======== RECORDS SHOWN ========

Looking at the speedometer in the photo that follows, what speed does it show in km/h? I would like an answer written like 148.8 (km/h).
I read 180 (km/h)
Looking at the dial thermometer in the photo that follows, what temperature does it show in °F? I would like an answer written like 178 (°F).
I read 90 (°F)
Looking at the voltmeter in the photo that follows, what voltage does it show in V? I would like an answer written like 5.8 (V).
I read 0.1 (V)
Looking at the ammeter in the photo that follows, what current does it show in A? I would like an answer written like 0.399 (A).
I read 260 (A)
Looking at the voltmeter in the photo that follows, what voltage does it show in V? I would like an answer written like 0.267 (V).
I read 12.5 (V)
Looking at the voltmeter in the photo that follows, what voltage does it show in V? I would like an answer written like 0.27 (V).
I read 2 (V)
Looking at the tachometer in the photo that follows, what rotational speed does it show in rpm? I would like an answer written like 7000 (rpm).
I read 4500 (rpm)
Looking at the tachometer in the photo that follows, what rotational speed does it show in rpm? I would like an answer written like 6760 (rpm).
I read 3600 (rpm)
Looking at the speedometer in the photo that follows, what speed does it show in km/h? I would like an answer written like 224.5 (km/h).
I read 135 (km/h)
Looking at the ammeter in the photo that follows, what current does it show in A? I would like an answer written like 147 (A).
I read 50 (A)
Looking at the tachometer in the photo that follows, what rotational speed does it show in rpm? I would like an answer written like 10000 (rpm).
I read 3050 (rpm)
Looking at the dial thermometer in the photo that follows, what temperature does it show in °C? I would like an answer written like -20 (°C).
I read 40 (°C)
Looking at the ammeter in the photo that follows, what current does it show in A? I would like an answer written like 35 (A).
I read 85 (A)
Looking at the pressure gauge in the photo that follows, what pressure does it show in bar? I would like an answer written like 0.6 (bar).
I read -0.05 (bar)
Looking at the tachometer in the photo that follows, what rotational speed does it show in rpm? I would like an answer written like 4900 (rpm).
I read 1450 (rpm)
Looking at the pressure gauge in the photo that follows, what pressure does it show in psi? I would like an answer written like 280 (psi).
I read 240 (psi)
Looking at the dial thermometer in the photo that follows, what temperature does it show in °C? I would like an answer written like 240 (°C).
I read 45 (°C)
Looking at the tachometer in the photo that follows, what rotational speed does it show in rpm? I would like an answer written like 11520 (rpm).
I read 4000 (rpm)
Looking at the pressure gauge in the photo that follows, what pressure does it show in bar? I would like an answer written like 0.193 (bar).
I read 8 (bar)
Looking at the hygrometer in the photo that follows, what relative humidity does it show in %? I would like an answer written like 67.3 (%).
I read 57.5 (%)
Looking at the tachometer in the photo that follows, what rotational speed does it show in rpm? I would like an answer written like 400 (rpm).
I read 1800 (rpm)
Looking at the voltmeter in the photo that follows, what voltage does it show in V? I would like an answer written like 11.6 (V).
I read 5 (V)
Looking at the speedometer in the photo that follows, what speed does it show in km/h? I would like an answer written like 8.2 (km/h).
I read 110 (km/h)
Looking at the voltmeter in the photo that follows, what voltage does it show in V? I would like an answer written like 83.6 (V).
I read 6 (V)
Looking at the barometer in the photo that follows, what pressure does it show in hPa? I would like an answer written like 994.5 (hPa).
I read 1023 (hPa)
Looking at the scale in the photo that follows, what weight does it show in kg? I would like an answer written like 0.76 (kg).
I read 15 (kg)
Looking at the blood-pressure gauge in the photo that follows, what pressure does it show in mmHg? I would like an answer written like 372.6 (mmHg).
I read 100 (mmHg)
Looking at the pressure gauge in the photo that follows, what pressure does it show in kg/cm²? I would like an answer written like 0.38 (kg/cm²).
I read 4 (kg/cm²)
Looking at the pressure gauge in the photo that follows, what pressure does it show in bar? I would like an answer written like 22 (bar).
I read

========

▸ EXERCISE INSTRUCTIONS:
Write out every line of the material above exactly as it stands, without changing anything.

▸ REPLY TO THE EXERCISE:
Looking at the speedometer in the photo that follows, what speed does it show in km/h? I would like an answer written like 148.8 (km/h).
I read 180 (km/h)
Looking at the dial thermometer in the photo that follows, what temperature does it show in °F? I would like an answer written like 178 (°F).
I read 90 (°F)
Looking at the voltmeter in the photo that follows, what voltage does it show in V? I would like an answer written like 5.8 (V).
I read 0.1 (V)
Looking at the ammeter in the photo that follows, what current does it show in A? I would like an answer written like 0.399 (A).
I read 260 (A)
Looking at the voltmeter in the photo that follows, what voltage does it show in V? I would like an answer written like 0.267 (V).
I read 12.5 (V)
Looking at the voltmeter in the photo that follows, what voltage does it show in V? I would like an answer written like 0.27 (V).
I read 2 (V)
Looking at the tachometer in the photo that follows, what rotational speed does it show in rpm? I would like an answer written like 7000 (rpm).
I read 4500 (rpm)
Looking at the tachometer in the photo that follows, what rotational speed does it show in rpm? I would like an answer written like 6760 (rpm).
I read 3600 (rpm)
Looking at the speedometer in the photo that follows, what speed does it show in km/h? I would like an answer written like 224.5 (km/h).
I read 135 (km/h)
Looking at the ammeter in the photo that follows, what current does it show in A? I would like an answer written like 147 (A).
I read 50 (A)
Looking at the tachometer in the photo that follows, what rotational speed does it show in rpm? I would like an answer written like 10000 (rpm).
I read 3050 (rpm)
Looking at the dial thermometer in the photo that follows, what temperature does it show in °C? I would like an answer written like -20 (°C).
I read 40 (°C)
Looking at the ammeter in the photo that follows, what current does it show in A? I would like an answer written like 35 (A).
I read 85 (A)
Looking at the pressure gauge in the photo that follows, what pressure does it show in bar? I would like an answer written like 0.6 (bar).
I read -0.05 (bar)
Looking at the tachometer in the photo that follows, what rotational speed does it show in rpm? I would like an answer written like 4900 (rpm).
I read 1450 (rpm)
Looking at the pressure gauge in the photo that follows, what pressure does it show in psi? I would like an answer written like 280 (psi).
I read 240 (psi)
Looking at the dial thermometer in the photo that follows, what temperature does it show in °C? I would like an answer written like 240 (°C).
I read 45 (°C)
Looking at the tachometer in the photo that follows, what rotational speed does it show in rpm? I would like an answer written like 11520 (rpm).
I read 4000 (rpm)
Looking at the pressure gauge in the photo that follows, what pressure does it show in bar? I would like an answer written like 0.193 (bar).
I read 8 (bar)
Looking at the hygrometer in the photo that follows, what relative humidity does it show in %? I would like an answer written like 67.3 (%).
I read 57.5 (%)
Looking at the tachometer in the photo that follows, what rotational speed does it show in rpm? I would like an answer written like 400 (rpm).
I read 1800 (rpm)
Looking at the voltmeter in the photo that follows, what voltage does it show in V? I would like an answer written like 11.6 (V).
I read 5 (V)
Looking at the speedometer in the photo that follows, what speed does it show in km/h? I would like an answer written like 8.2 (km/h).
I read 110 (km/h)
Looking at the voltmeter in the photo that follows, what voltage does it show in V? I would like an answer written like 83.6 (V).
I read 6 (V)
Looking at the barometer in the photo that follows, what pressure does it show in hPa? I would like an answer written like 994.5 (hPa).
I read 1023 (hPa)
Looking at the scale in the photo that follows, what weight does it show in kg? I would like an answer written like 0.76 (kg).
I read 15 (kg)
Looking at the blood-pressure gauge in the photo that follows, what pressure does it show in mmHg? I would like an answer written like 372.6 (mmHg).
I read 100 (mmHg)
Looking at the pressure gauge in the photo that follows, what pressure does it show in kg/cm²? I would like an answer written like 0.38 (kg/cm²).
I read 4 (kg/cm²)
Looking at the pressure gauge in the photo that follows, what pressure does it show in bar? I would like an answer written like 22 (bar).
I read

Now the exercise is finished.